## YOUR INSTRUCTIONS
Once you find a line containing the word "minorista" in the entries below, copy it.

[Start of section]

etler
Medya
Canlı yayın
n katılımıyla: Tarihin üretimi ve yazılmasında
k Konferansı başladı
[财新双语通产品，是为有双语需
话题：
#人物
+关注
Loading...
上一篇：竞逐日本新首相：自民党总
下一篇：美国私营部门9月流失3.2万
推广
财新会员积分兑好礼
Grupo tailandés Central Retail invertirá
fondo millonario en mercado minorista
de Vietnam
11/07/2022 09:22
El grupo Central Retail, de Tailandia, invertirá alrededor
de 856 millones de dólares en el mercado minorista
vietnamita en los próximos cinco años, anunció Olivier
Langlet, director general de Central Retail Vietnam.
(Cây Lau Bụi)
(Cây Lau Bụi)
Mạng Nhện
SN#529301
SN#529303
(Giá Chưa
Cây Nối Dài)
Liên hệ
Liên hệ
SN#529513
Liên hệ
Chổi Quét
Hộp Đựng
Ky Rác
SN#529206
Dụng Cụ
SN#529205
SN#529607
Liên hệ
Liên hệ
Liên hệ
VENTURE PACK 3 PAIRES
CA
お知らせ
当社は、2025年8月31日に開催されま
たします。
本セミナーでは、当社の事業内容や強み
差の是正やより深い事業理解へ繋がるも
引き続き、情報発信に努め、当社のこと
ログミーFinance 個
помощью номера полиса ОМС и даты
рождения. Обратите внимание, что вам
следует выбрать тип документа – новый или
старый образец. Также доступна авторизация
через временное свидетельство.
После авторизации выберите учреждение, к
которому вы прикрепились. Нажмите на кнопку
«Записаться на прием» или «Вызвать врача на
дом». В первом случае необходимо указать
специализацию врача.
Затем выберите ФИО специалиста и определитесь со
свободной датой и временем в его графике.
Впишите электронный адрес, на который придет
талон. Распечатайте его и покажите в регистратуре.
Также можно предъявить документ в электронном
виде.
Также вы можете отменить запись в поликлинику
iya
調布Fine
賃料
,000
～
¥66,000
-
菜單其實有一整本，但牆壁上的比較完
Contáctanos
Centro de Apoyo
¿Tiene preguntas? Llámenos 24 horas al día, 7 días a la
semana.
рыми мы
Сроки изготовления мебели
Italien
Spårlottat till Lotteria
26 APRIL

[End of section]

## TASK RESULT
fondo millonario en mercado minorista
de 856 millones de dólares en el mercado minorista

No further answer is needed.